Once the child is out of the tractus, the reflex of breathing starts natural air respiration. If the trachoea is blocked, this reflex does not set in and an automatic clearing of the trachoea takes place before the reflex starts. Once breathing has started, the umbilical chord pulsation, meaning oxygen supply, slowly subsides and it can be cut only when it pulses no more. Before that time, the chord is still feeding the neonate and cutting it will asphyxiate the child with dramatic immediate or late consequences.

The false idea of the passivity of the child

The fundamental preconceived idea used in occidental medicine (not explicit: medical paradigm) is that of the passivity of the child. Psychotherapy of the archaic life do not confirm this hypothetical idea. 

The child is totally active during labour and expulsion.

The activation of the body and capacity to self-extract comes precisely from the onset of the vitality during labour. There is a synergy between the mother's efforts to be delivered and the efforts of the child. The child'decides' when it is time for slipping out, releases a factor (a chemical or a psychic signal or both, we do not know) to set the contractions on, transforms himself into a vitalised child by initiating a frenzy in his body, finds the opening of the birth canal, pushes against the walls of the womb and expels himself.

Pretending the child is passive is a device authorising the staff to act upon him and the birth process, which is an act of power over the child and over the mother and very often detrimental to both, and is psychologically and ethically a foetus or neonate abuse.


[1] Orr, Leonard, Ray, Sondra, Rebirthing, Celestial Arts, Millbrae, CA, USA, 1977.

[2] Leonard, Jim, Laut, Phil, Rebirthing, the Science of Enjoying all of your Life, Trinity Publications, Hollywood, CA, USA, 1983.

[3] Perinatal experiences (the four perinatal matrices), in Grof, Stanislav, Le royaume de l'inconscient humain, Rocher, Monaco, Monaco, 1983, pp. 117-178.

[4] de Panafieu, Jacques, La rebirth-thérapie, Retz, Paris, F, 1989.

[5] It is a theorem of complexology that a complex domain does not reduce or is analogue to another. Therefore, psychic phenomena does not reduce to biological phenomena. Psyche is not brain. Psychology is not neurology. One has to think that those realms are distinct and obey distinct laws, even in the face that there are bridges between the two systems.

[6] The first and second principles of thermodynamics states that a closed system in equilibrium is at the minimum potential energy point and static. A closed dynamic system is in dynamic equilibrium when it consumes the minimum of energy, i.e. is at the minimum entropy point. These principles do not apply to the living systems which are not closed and where a constant supply of"energy" from the psychic source counteracts the dissipation rate and maintains the dynamic equilibrium.
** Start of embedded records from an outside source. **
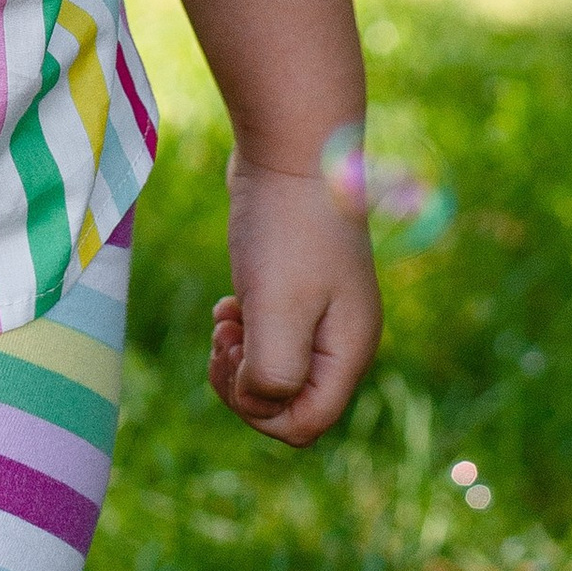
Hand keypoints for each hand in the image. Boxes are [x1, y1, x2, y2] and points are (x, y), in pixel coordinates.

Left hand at [206, 152, 382, 445]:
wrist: (290, 147)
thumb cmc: (286, 229)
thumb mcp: (276, 309)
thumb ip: (274, 373)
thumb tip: (261, 402)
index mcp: (348, 351)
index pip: (306, 423)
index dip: (259, 411)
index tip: (234, 358)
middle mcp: (341, 338)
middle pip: (290, 403)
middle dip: (245, 385)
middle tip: (224, 340)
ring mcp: (321, 311)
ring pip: (276, 369)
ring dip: (241, 358)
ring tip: (224, 322)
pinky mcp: (296, 286)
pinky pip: (269, 335)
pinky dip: (244, 331)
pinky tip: (228, 306)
[7] aggression can be positive aggression (active aggression on the child) or negative aggression (defect of needed care and state of the mother).

[8] see for the chemical deactivation mechanisms: Breggin, Peter R., Brain Damage, Dementia and Persistent Cognitive Dysfunction Associated With Neuroleptic Drugs: Evidence, Aetiology, Implications, The Journal of Mind and Behavior, 11, -34, 1990, 425-464; Toxic Psychiatry, St. Martin's Press, New York, NY, USA, 1994; and also in Brain Disabling Treatments in Psychiatry, Springer Publishing Company, New York, NY, USA, 1997, pp. 59.